Space-Confined Growth of Defect-Rich Molybdenum Disulfide Nanosheets Within Graphene: Application in The Removal of Smoke Particles and Toxic Volatiles.

In this work, molybdenum disulfide/reduced graphene oxide (MoS2/RGO) hybrids are synthesized by a spatially confined reaction to insert the growth of defect-rich MoS2 nanosheets within graphene to enable incorporation into the polymer matrix for the application in the removal of smoke particles and toxic volatiles. The steady-state tube furnace result demonstrates that MoS2/RGO hybrid could considerably reduce the yield of CO and smoke particles.
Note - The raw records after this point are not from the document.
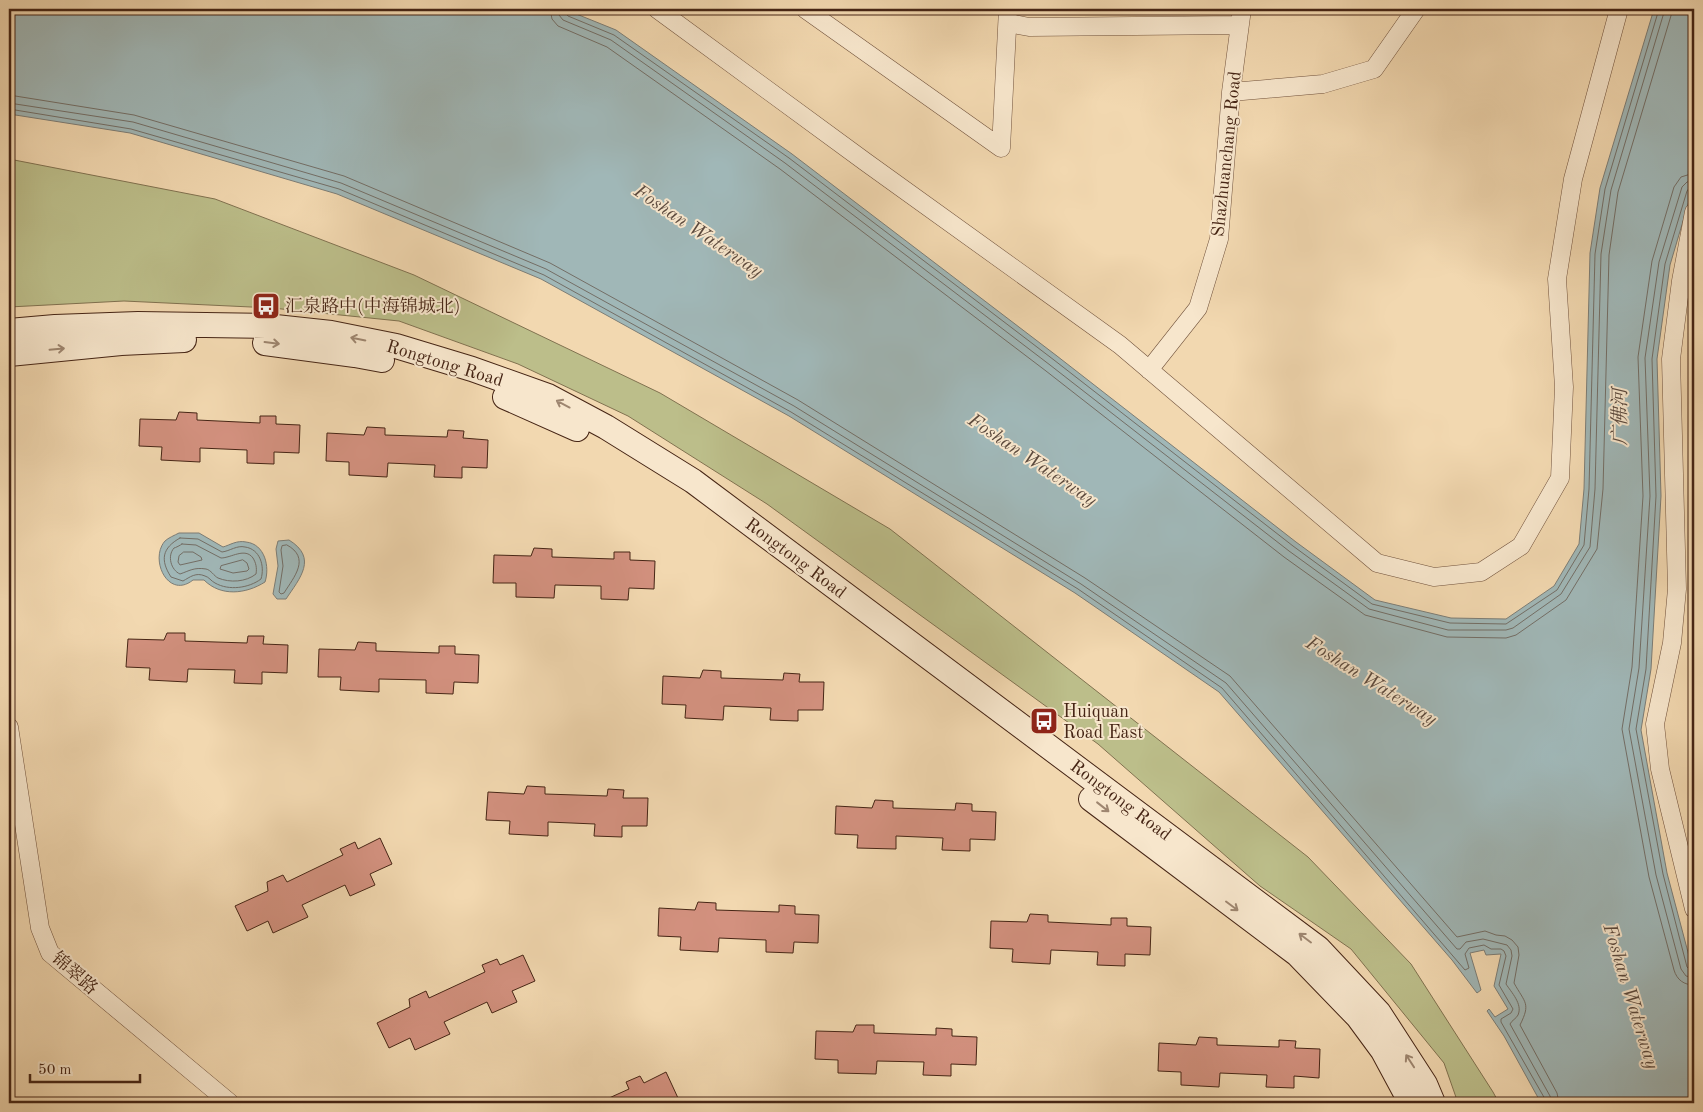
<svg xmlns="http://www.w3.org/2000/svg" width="1703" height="1112" font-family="'Old Standard TT','Noto Serif SC',serif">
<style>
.green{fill:#bcbe8a;stroke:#817250}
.water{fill:#a0b7b7;stroke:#7c7d76}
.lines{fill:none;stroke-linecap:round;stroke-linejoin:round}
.shore{stroke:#736e66;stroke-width:1}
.building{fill:#d3917f;stroke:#462515}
.minor-casing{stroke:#71523c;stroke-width:19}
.secondary-casing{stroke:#462515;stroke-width:26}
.minor{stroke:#f7e6cc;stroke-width:18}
.secondary{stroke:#f7e6cc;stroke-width:24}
.oneway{stroke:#9e8670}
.labels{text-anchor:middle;stroke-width:4;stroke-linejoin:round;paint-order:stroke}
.street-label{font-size:18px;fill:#462515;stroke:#f7e6cc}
.poi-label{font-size:18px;fill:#462515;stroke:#f7e6cc;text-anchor:start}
.water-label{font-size:19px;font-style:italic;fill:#5c4a3e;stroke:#f7e6cc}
</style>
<rect width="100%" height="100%" fill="#f2d8b0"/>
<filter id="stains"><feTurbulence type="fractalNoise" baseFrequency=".004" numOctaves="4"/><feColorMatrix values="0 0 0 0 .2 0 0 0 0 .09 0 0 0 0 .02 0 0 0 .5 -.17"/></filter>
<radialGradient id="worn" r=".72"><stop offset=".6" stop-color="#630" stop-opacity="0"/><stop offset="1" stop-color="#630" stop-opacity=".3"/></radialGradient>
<!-- green -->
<path class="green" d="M9 159 215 199 414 275 660 393 890 529 1308 857 1411 964 1493 1092 1499 1103H1458L1444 1063 1351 949 1260 886 1098 744 767 504 628 416 518 364 399 321 272 308 124 301 9 307Z"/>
<!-- water -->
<path class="water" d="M9 9H564L616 30 792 154 1057 356 1296 542 1375 600 1451 618 1506 619 1554 586 1579 544 1584 489 1590 253 1600 188 1654 9H1694V184L1670 265 1657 359 1661 496 1651 669 1641 730 1667 873 1694 975V1103H1541L1504 1036 1487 1011 1489 1009 1495 1017 1508 1009 1494 986 1501 954 1486 955 1484 950 1470 953 1481 990 1477 993 1452 960 1219 692 1075 593 789 416 541 279 337 194 130 133 9 114Z
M179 533H199L223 547C230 545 237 540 246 542 265 544 270 567 265 582 246 594 221 597 204 580H193C168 600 149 559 165 541 168 538 175 535 179 533Z
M289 540C318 558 300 578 286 599H277L273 594 278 566 276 549 278 541Z"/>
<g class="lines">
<!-- shore -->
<path class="shore" d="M550 9 552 19 558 26 607 47 780 169 1046 371 1284 557 1365 615 1447 637 1506 638 1516 635 1566 600 1597 549 1603 489 1609 255 1618 192 1673 9
M558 9 559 15 563 20 611 40 785 163 1050 365 1289 551 1369 609 1448 630H1506L1513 628 1561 594 1590 547 1595 489 1601 254 1611 190 1665 9
M564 9 565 13 568 16 614 35 789 158 1054 360 1293 546 1372 604 1450 623 1506 624 1557 590 1584 545 1589 489 1595 254 1605 189 1659 9
M9 95 134 115 344 176 550 263 798 400 1085 578 1230 676 1457 937 1485 931 1496 935 1505 936 1512 940 1518 947 1519 955 1514 983C1525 1003 1531 1003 1520 1025L1557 1093 1559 1103
M9 103 133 122 341 183 546 269 794 406 1081 584 1226 683 1457 949H1460L1466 942 1483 939 1507 945 1511 950 1512 956 1506 984C1511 992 1523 1004 1518 1015 1516 1019 1512 1020 1510 1024L1550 1096 1552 1103
M9 109 131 129 339 189 544 275 791 412 1078 589 1222 688 1465 970 1469 968 1465 954 1469 948 1484 945 1491 949H1501L1504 951 1506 956 1499 985 1513 1009 1511 1013 1501 1019V1022L1545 1099V1103
M1694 173 1681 177 1674 187 1652 261 1638 357 1643 496 1632 667 1622 729 1649 877 1674 970C1677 980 1684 985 1694 985
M1694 180 1687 182 1682 187 1659 262 1645 358 1650 496 1639 668 1629 729 1656 875 1681 969 1686 976 1694 978
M1694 187H1690L1687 191 1665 264 1652 359 1656 496 1646 669 1636 729 1663 874 1687 967 1690 970 1694 971
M180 538 198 539 222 552C230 551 237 545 245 547 260 549 265 566 261 579 249 588 229 591 215 583 211 581 209 577 205 576 196 572 190 577 183 581L171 577C160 560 162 548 180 538Z
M182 544 196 545 221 558C231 558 245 547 253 558 256 563 257 568 256 574 246 582 230 583 218 578 214 576 211 570 206 569 194 567 189 571 180 574 171 570 167 556 174 548 175 548 181 545 182 544Z
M287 545C311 558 294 577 284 593L281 594 279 592 283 566 281 550 282 546Z
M184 552H193L201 557 202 560 180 565 178 562 179 556Z
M243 560 247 563 249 569 247 571 233 573 220 569 221 566Z"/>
</g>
<!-- building -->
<path class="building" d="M179 412 197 413V420L260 423V416H276V424L300 425 299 453 274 452V464L247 463V450L200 448V462L161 460 162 447 139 446 140 419 176 420Z
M367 427 385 428V435L447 437 448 430 464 431 463 438 488 440 487 468 462 467V478L434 477 435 465 388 463 387 477 349 475V462L326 461 327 433 364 435Z
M534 548 552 549V557L614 559V552H630V560L655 561 654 589 629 588 628 600 601 599V586L555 585 554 598 516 597V583H493L494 555 531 556Z
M167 633H185V641L247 643 248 636H264L263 644 288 645 287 673 262 672V684L234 683 235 670 188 669 187 682 149 680 150 668 126 667 128 639 164 640Z
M358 642 376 643V651L439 653V646H455V654L479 655 478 683 454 682 453 694 426 693V680L379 679V692L340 690 341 677H318L319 649 355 650Z
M703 670 721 671V678L783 680 784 673 800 674 799 682H824L823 710H798V721L770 720 771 708 724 706 723 720 685 718 686 705 662 704 663 676 700 678Z
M527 786 545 787V794L607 796 608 789 624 790 623 798H648L647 826H622V837L594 836 595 824 548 822V836L509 834 510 821 486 820 488 792 524 794Z
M875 800 893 801V808L955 810 956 803 972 804V811L996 812 995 840 970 839V851L942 850 943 838 896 836V849L857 848 858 835 835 834 836 806 872 808Z
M380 838 392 864 370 874 375 885 350 896 345 885 302 905 308 917 273 933 268 921 247 931 235 906 268 891 267 882 283 875 287 882 343 855 340 849 355 842 358 849Z
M698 902 716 903V910L779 912V905L795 906V914L819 915 818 943 794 942 793 953 766 952V940L719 938 718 952 680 950 681 937 658 936 659 908 695 910Z
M1030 914 1048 915V922L1111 925V918H1127V926L1151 927 1150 955 1125 954V966L1097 965 1098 952 1051 950 1050 964 1012 962 1013 949 990 948 991 921 1027 922Z
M523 955 535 981 512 991 517 1002 492 1013 487 1002 444 1022 450 1034 415 1050 410 1038 389 1048 377 1023 410 1007 409 999 426 991 429 998 485 972 482 965 497 959 500 965Z
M856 1025H874V1033L936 1035V1028L952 1029V1036L977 1037 976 1065 951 1064V1076L923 1075 924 1062 877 1061 876 1074 838 1073V1060L815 1059 816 1031 853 1032Z
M1199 1037 1217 1038V1045L1279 1047V1040L1296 1041 1295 1048 1320 1049 1319 1078 1294 1076V1088L1266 1087 1267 1075 1220 1073 1219 1087 1181 1085V1072L1158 1071 1159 1043 1196 1045Z
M666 1072 678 1098 666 1103H598L629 1089 626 1082 640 1076 644 1083Z"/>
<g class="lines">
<defs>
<path id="minor" d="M657 9 867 163 1120 345 1377 563 1434 577 1481 572 1521 546 1560 478 1564 387 1557 279 1573 179 1619 9
M805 9 1001 148
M1008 23 1029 27 1240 25
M1231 92 1323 84 1374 69 1416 9
M1001 148 1008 9
M1694 212 1681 281 1671 359 1677 589 1672 643 1655 724 1660 769 1694 909
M1149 370 1198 308 1219 239 1231 92 1242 9
M9 727 40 928 50 953 230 1103"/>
<path id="secondary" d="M9 331 55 327 138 324 266 326 331 333 396 346 472 369 548 396 606 427 693 481 1318 948 1379 1013 1425 1084 1433 1103
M265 343 355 355 382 360
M9 354 121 343 184 340
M505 397 577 429
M1091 799 1297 954 1358 1017 1383 1051 1411 1103"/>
</defs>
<!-- minor casing -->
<use href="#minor" class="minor-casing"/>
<!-- secondary casing -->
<use href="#secondary" class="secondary-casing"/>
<!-- minor -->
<use href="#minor" class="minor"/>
<!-- secondary -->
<use href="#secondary" class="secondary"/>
</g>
<!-- one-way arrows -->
<defs><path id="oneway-shaft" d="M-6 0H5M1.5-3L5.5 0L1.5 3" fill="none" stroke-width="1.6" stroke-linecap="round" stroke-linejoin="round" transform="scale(1.25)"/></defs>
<g class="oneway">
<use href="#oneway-shaft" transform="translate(358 339) rotate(-169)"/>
<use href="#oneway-shaft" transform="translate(272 343) rotate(7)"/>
<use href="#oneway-shaft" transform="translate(57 349) rotate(-5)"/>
<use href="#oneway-shaft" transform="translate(563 404) rotate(-152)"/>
<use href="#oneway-shaft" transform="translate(1103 807) rotate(38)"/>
<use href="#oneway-shaft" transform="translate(1232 906) rotate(37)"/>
<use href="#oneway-shaft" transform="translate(1305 938) rotate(-143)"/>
<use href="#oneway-shaft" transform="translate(1410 1061) rotate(-123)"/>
</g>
<!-- icons -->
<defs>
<symbol id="bus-square" viewBox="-11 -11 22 22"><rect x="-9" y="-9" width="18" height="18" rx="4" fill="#8f2418" stroke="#f7e6cc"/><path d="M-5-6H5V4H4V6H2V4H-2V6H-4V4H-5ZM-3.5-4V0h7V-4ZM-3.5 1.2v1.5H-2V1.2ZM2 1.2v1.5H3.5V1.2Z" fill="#fff"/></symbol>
</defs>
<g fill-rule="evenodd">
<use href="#bus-square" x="250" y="290" width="32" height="32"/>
<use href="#bus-square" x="1028" y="705" width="32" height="32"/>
</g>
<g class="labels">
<!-- street labels -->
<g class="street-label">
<text transform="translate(1226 154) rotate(-84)" y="6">Shazhuanchang Road</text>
<text transform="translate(445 363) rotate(17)" y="6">Rongtong Road</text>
<text transform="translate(796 558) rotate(37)" y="6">Rongtong Road</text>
<text transform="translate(1121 800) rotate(37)" y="6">Rongtong Road</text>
<text transform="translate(75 973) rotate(41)" y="6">锦翠路</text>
</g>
<!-- poi labels -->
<g class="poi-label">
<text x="285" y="312">汇泉路中(中海锦城北)</text>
<text x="1063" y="717">Huiquan<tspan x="1063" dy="21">Road East</tspan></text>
</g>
<!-- water labels -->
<g class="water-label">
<text transform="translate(699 230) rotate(34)" y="7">Foshan Waterway</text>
<text transform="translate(1619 417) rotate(-90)" y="7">广佛河</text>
<text transform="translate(1033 459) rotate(34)" y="7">Foshan Waterway</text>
<text transform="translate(1372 680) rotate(32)" y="7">Foshan Waterway</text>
<text transform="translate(1632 996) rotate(73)" y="7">Foshan Waterway</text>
</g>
</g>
<!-- margin -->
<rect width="1703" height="1112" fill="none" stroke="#f2d8b0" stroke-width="30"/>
<rect x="10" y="10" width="1683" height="1092" fill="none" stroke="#462515" stroke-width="2.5"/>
<rect x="15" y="15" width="1673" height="1082" fill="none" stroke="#462515"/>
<!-- scale -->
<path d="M30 1074v8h110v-8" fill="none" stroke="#462515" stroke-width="2.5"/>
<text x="38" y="1074" font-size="15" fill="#462515" stroke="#f7e6cc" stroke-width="4" paint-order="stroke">50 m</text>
<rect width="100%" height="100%" filter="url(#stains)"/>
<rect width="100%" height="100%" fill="url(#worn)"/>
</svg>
The TG-IR coupling technique was utilized to identify species of toxic volatiles including aromatic compounds, CO, and hydrocarbons and to investigate the removal effect of MoS2/RGO hybrids on reducing toxic volatiles. The removal of smoke particles and toxic volatiles was attributed to the adsorption capacity derived from edges sites of MoS2 and the honeycomb lattice of graphene, as well as the inhibition of nanobarrier resulting from two-dimensional structure. The work will offer a strategy for fabricating graphene-based hybrids by the space-confined synthesis and exploiting the application of space-confined graphene-based hybrid.